Keep the wording of the records intact as you retype them, and omit every image.
------------------------------------
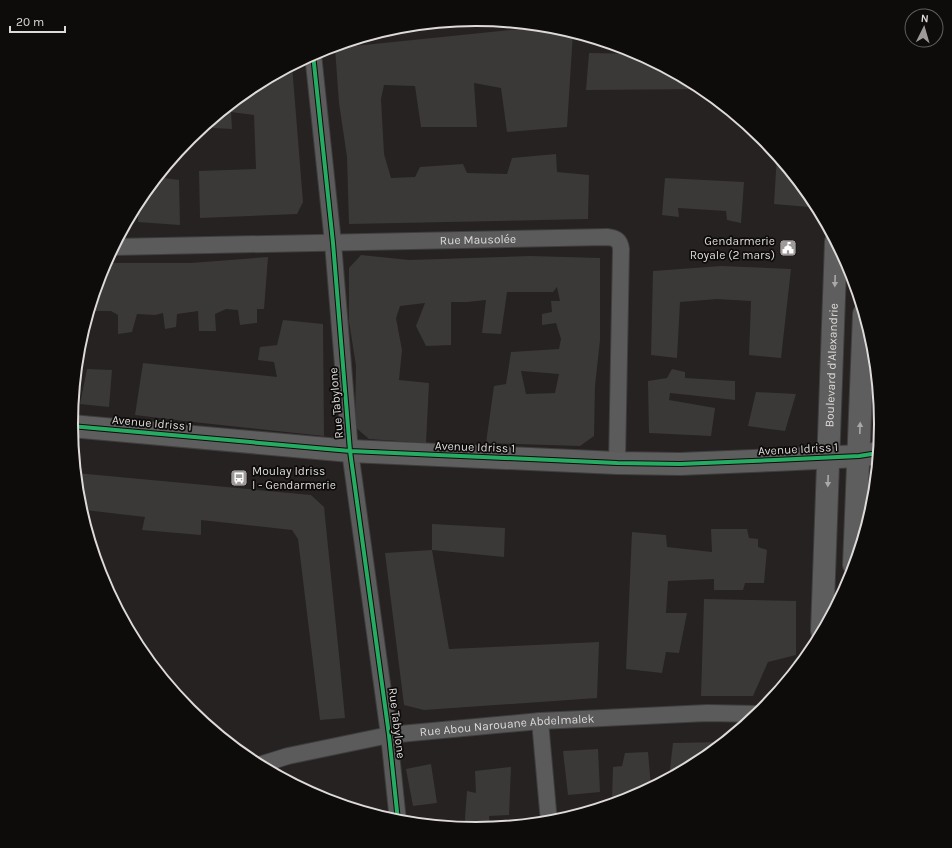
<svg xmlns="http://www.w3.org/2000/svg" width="952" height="848" font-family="Karla,sans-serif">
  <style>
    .building { fill: #3b3838; fill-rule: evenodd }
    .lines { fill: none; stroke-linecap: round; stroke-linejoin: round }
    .street-casing { stroke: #3f3d3d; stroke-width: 18 }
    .secondary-casing { stroke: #3f3d3d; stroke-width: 24 }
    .street { stroke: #5b5b5b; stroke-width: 16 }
    .secondary { stroke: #5d5e5d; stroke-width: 22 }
    .cycleway-casing { stroke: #0e0b0b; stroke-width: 6 }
    .cycleway { stroke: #26ab63; stroke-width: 4 }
    .oneway { fill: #aaa8a8 }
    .labels { text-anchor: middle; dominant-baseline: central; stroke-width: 3.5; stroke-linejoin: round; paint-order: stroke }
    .street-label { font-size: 12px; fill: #dedada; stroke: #0e0b0b }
    .poi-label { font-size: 12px; fill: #dedada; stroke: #0e0b0b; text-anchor: end }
    .rim { fill: none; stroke: #dedada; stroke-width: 2 }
  </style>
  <rect width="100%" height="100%" fill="#262222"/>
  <path class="building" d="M548 26 555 27 573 32 567 127 507 132 501 88 474 83 477 127H421L415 86 384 85 381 99 384 154 391 178 415 177 420 167 463 164 467 173 507 174 512 158 556 154 557 172 589 175 588 219 349 224 347 157 339 103 335 48Z
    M589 53 639 54 703 89 586 90Z
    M292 65 303 202 297 214 200 218 199 171 256 169 254 115 231 112 232 129 213 128 210 120 251 87Z
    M777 155 809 195V207L774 204Z
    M157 177 179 180 180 225 138 222V201Z
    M665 178 744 182 741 223 727 220 726 211 678 208 679 217 662 215Z
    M361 255 409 260 530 256 600 258V340L595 386 594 436 580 446 486 443 494 386 506 384 511 352 559 349 561 339 556 323 542 325V314L552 312 551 301H560L557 287 553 292H507L501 334 482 333 486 300 467 302H451V345L426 346 416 326 425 303 400 306 396 318 402 350 399 380 429 383 426 443 369 439 355 427 356 366 349 321V268ZM521 371 559 374 555 393 526 394Z
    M268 257 264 309H257V323L240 325 238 310 226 309 215 314 216 331H199L198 311 177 314 176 327 165 329 163 313 155 315 137 314 132 332 118 334V315L111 311H91L89 332 83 331 102 269 105 263H191Z
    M721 266 791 269 781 358 749 355 751 301 717 299 680 302 677 358 651 355 653 271Z
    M283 320 323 324 324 436 193 422 135 415 143 363 277 377 274 362 258 360 260 347 277 345Z
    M78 358H80L75 393H74Z
    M87 369 112 370 109 407 80 404Z
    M672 369 685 372V378L735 381V400L670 393 669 400 715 408 711 436 649 433 648 381 667 378Z
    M756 392 796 394 785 431 748 426Z
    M76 473 311 495 324 507 339 655 345 718 320 720 298 539 292 530 201 520V535L142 530 145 517 85 510 83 516 79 503Z
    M432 524 505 528 504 557 432 550 449 649 599 642 597 698 424 710 404 705 385 553 432 550Z
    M711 529H747L749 538 758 539V547L767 550 764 583H745L743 590H714V579L668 581 666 613H687L679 653 666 652 662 673 626 669 632 532 666 535 667 547 712 552Z
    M704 599 796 601V655L768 662 753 696H701Z
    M723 742 701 761 669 778 673 743Z
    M598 749 600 792 568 795 563 751Z
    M648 752 651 787 631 798 625 800 612 799 613 767 622 766 625 753Z
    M431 764 437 803 413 806 406 769Z
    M511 767 509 815 489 816 490 828 476 829 467 828 465 819 467 791 476 793 475 771Z"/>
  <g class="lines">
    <defs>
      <g id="street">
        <path d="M313 54 333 243 350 451 389 735 398 821"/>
        <path id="s1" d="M114 247 607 237C616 238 620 240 621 249L617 463"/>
        <path d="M540 721 549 822"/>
        <path id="s2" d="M259 765 288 756 389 735 540 721 707 713 758 714"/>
      </g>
      <g id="secondary">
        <path d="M71 426 350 451 617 463 680 464 775 460 859 456 878 453"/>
        <path d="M854 565 864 314"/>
        <path id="s3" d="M822 631 836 242"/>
      </g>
    </defs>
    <use href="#street" class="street-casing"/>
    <use href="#secondary" class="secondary-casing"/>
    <use href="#street" class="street"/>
    <use href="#secondary" class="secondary"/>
    <defs>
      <path id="cycleway" d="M313 54 333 243 350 451 389 735 398 821
        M71 426 350 451 617 463 680 464 775 460 859 456 878 453"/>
    </defs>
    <use href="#cycleway" class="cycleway-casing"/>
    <use href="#cycleway" class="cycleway"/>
  </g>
  <defs><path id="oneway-solid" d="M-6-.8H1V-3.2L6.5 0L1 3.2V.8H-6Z"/></defs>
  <g class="oneway">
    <use href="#oneway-solid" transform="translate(835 281) rotate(92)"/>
    <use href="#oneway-solid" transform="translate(860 428) rotate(-88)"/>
    <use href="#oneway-solid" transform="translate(828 481) rotate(92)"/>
  </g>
  <defs>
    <symbol id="civic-square" viewBox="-11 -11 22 22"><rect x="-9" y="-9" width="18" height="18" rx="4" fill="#9e9a9a" stroke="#0e0b0b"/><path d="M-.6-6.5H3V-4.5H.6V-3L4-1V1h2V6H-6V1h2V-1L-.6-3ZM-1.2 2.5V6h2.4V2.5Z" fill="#fff"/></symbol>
    <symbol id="bus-square" viewBox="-11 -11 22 22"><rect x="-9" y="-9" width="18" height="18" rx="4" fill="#9e9a9a" stroke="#0e0b0b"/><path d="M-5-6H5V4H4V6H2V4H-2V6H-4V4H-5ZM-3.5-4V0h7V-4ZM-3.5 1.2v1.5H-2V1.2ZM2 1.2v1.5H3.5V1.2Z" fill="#fff"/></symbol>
  </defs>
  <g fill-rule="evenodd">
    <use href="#civic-square" x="778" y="238" width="20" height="20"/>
    <use href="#bus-square" x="229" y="468" width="20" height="20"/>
  </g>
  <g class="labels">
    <g class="street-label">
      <text stroke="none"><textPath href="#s1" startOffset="364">Rue Mausolée</textPath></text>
      <text stroke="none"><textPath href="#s3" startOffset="266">Boulevard d'Alexandrie</textPath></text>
      <text transform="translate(336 403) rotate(-95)">Rue Tabylone</text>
      <text transform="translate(152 423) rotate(5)">Avenue Idriss 1</text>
      <text transform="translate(475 447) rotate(2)">Avenue Idriss 1</text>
      <text transform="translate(798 449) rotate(-3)">Avenue Idriss 1</text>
      <text transform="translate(397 723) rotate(83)">Rue Tabylone</text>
      <text stroke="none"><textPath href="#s2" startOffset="252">Rue Abou Narouane Abdelmalek</textPath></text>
    </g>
    <g class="poi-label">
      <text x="775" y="241">Gendarmerie<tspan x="775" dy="14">Royale (2 mars)</tspan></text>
      <text x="252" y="471" text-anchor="start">Moulay Idriss<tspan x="252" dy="14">I - Gendarmerie</tspan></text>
    </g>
  </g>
  <path d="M0 0H952V848H0ZM78 424a398 398 0 1 1 796 0a398 398 0 1 1-796 0Z" fill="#0e0b0b" fill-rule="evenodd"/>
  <path class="rim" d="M78 424a398 398 0 1 1 796 0a398 398 0 1 1-796 0Z"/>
  <g transform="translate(924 28) rotate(5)"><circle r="19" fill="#0e0b0b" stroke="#615e5e"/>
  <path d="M0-3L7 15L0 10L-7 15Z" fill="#9e9a9a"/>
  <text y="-6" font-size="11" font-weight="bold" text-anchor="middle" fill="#dedada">N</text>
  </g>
  <path d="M10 26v6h55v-6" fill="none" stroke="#dedada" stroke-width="2"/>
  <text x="16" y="26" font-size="12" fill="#dedada" stroke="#0e0b0b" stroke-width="3" paint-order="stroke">20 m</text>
</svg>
------------------------------------
● Output for this exercise:
<svg xmlns="http://www.w3.org/2000/svg" width="952" height="848" font-family="Karla,sans-serif">
  <style>
    .building { fill: #3b3838; fill-rule: evenodd }
    .lines { fill: none; stroke-linecap: round; stroke-linejoin: round }
    .street-casing { stroke: #3f3d3d; stroke-width: 18 }
    .secondary-casing { stroke: #3f3d3d; stroke-width: 24 }
    .street { stroke: #5b5b5b; stroke-width: 16 }
    .secondary { stroke: #5d5e5d; stroke-width: 22 }
    .cycleway-casing { stroke: #0e0b0b; stroke-width: 6 }
    .cycleway { stroke: #26ab63; stroke-width: 4 }
    .oneway { fill: #aaa8a8 }
    .labels { text-anchor: middle; dominant-baseline: central; stroke-width: 3.5; stroke-linejoin: round; paint-order: stroke }
    .street-label { font-size: 12px; fill: #dedada; stroke: #0e0b0b }
    .poi-label { font-size: 12px; fill: #dedada; stroke: #0e0b0b; text-anchor: end }
    .rim { fill: none; stroke: #dedada; stroke-width: 2 }
  </style>
  <rect width="100%" height="100%" fill="#262222"/>
  <path class="building" d="M548 26 555 27 573 32 567 127 507 132 501 88 474 83 477 127H421L415 86 384 85 381 99 384 154 391 178 415 177 420 167 463 164 467 173 507 174 512 158 556 154 557 172 589 175 588 219 349 224 347 157 339 103 335 48Z
    M589 53 639 54 703 89 586 90Z
    M292 65 303 202 297 214 200 218 199 171 256 169 254 115 231 112 232 129 213 128 210 120 251 87Z
    M777 155 809 195V207L774 204Z
    M157 177 179 180 180 225 138 222V201Z
    M665 178 744 182 741 223 727 220 726 211 678 208 679 217 662 215Z
    M361 255 409 260 530 256 600 258V340L595 386 594 436 580 446 486 443 494 386 506 384 511 352 559 349 561 339 556 323 542 325V314L552 312 551 301H560L557 287 553 292H507L501 334 482 333 486 300 467 302H451V345L426 346 416 326 425 303 400 306 396 318 402 350 399 380 429 383 426 443 369 439 355 427 356 366 349 321V268ZM521 371 559 374 555 393 526 394Z
    M268 257 264 309H257V323L240 325 238 310 226 309 215 314 216 331H199L198 311 177 314 176 327 165 329 163 313 155 315 137 314 132 332 118 334V315L111 311H91L89 332 83 331 102 269 105 263H191Z
    M721 266 791 269 781 358 749 355 751 301 717 299 680 302 677 358 651 355 653 271Z
    M283 320 323 324 324 436 193 422 135 415 143 363 277 377 274 362 258 360 260 347 277 345Z
    M78 358H80L75 393H74Z
    M87 369 112 370 109 407 80 404Z
    M672 369 685 372V378L735 381V400L670 393 669 400 715 408 711 436 649 433 648 381 667 378Z
    M756 392 796 394 785 431 748 426Z
    M76 473 311 495 324 507 339 655 345 718 320 720 298 539 292 530 201 520V535L142 530 145 517 85 510 83 516 79 503Z
    M432 524 505 528 504 557 432 550 449 649 599 642 597 698 424 710 404 705 385 553 432 550Z
    M711 529H747L749 538 758 539V547L767 550 764 583H745L743 590H714V579L668 581 666 613H687L679 653 666 652 662 673 626 669 632 532 666 535 667 547 712 552Z
    M704 599 796 601V655L768 662 753 696H701Z
    M723 742 701 761 669 778 673 743Z
    M598 749 600 792 568 795 563 751Z
    M648 752 651 787 631 798 625 800 612 799 613 767 622 766 625 753Z
    M431 764 437 803 413 806 406 769Z
    M511 767 509 815 489 816 490 828 476 829 467 828 465 819 467 791 476 793 475 771Z"/>
  <g class="lines">
    <defs>
      <g id="street">
        <path d="M313 54 333 243 350 451 389 735 398 821"/>
        <path id="s1" d="M114 247 607 237C616 238 620 240 621 249L617 463"/>
        <path d="M540 721 549 822"/>
        <path id="s2" d="M259 765 288 756 389 735 540 721 707 713 758 714"/>
      </g>
      <g id="secondary">
        <path d="M71 426 350 451 617 463 680 464 775 460 859 456 878 453"/>
        <path d="M854 565 864 314"/>
        <path id="s3" d="M822 631 836 242"/>
      </g>
    </defs>
    <use href="#street" class="street-casing"/>
    <use href="#secondary" class="secondary-casing"/>
    <use href="#street" class="street"/>
    <use href="#secondary" class="secondary"/>
    <defs>
      <path id="cycleway" d="M313 54 333 243 350 451 389 735 398 821
        M71 426 350 451 617 463 680 464 775 460 859 456 878 453"/>
    </defs>
    <use href="#cycleway" class="cycleway-casing"/>
    <use href="#cycleway" class="cycleway"/>
  </g>
  <defs><path id="oneway-solid" d="M-6-.8H1V-3.2L6.5 0L1 3.2V.8H-6Z"/></defs>
  <g class="oneway">
    <use href="#oneway-solid" transform="translate(835 281) rotate(92)"/>
    <use href="#oneway-solid" transform="translate(860 428) rotate(-88)"/>
    <use href="#oneway-solid" transform="translate(828 481) rotate(92)"/>
  </g>
  <defs>
    <symbol id="civic-square" viewBox="-11 -11 22 22"><rect x="-9" y="-9" width="18" height="18" rx="4" fill="#9e9a9a" stroke="#0e0b0b"/><path d="M-.6-6.5H3V-4.5H.6V-3L4-1V1h2V6H-6V1h2V-1L-.6-3ZM-1.2 2.5V6h2.4V2.5Z" fill="#fff"/></symbol>
    <symbol id="bus-square" viewBox="-11 -11 22 22"><rect x="-9" y="-9" width="18" height="18" rx="4" fill="#9e9a9a" stroke="#0e0b0b"/><path d="M-5-6H5V4H4V6H2V4H-2V6H-4V4H-5ZM-3.5-4V0h7V-4ZM-3.5 1.2v1.5H-2V1.2ZM2 1.2v1.5H3.5V1.2Z" fill="#fff"/></symbol>
  </defs>
  <g fill-rule="evenodd">
    <use href="#civic-square" x="778" y="238" width="20" height="20"/>
    <use href="#bus-square" x="229" y="468" width="20" height="20"/>
  </g>
  <g class="labels">
    <g class="street-label">
      <text stroke="none"><textPath href="#s1" startOffset="364">Rue Mausolée</textPath></text>
      <text stroke="none"><textPath href="#s3" startOffset="266">Boulevard d'Alexandrie</textPath></text>
      <text transform="translate(336 403) rotate(-95)">Rue Tabylone</text>
      <text transform="translate(152 423) rotate(5)">Avenue Idriss 1</text>
      <text transform="translate(475 447) rotate(2)">Avenue Idriss 1</text>
      <text transform="translate(798 449) rotate(-3)">Avenue Idriss 1</text>
      <text transform="translate(397 723) rotate(83)">Rue Tabylone</text>
      <text stroke="none"><textPath href="#s2" startOffset="252">Rue Abou Narouane Abdelmalek</textPath></text>
    </g>
    <g class="poi-label">
      <text x="775" y="241">Gendarmerie<tspan x="775" dy="14">Royale (2 mars)</tspan></text>
      <text x="252" y="471" text-anchor="start">Moulay Idriss<tspan x="252" dy="14">I - Gendarmerie</tspan></text>
    </g>
  </g>
  <path d="M0 0H952V848H0ZM78 424a398 398 0 1 1 796 0a398 398 0 1 1-796 0Z" fill="#0e0b0b" fill-rule="evenodd"/>
  <path class="rim" d="M78 424a398 398 0 1 1 796 0a398 398 0 1 1-796 0Z"/>
  <g transform="translate(924 28) rotate(5)"><circle r="19" fill="#0e0b0b" stroke="#615e5e"/>
  <path d="M0-3L7 15L0 10L-7 15Z" fill="#9e9a9a"/>
  <text y="-6" font-size="11" font-weight="bold" text-anchor="middle" fill="#dedada">N</text>
  </g>
  <path d="M10 26v6h55v-6" fill="none" stroke="#dedada" stroke-width="2"/>
  <text x="16" y="26" font-size="12" fill="#dedada" stroke="#0e0b0b" stroke-width="3" paint-order="stroke">20 m</text>
</svg>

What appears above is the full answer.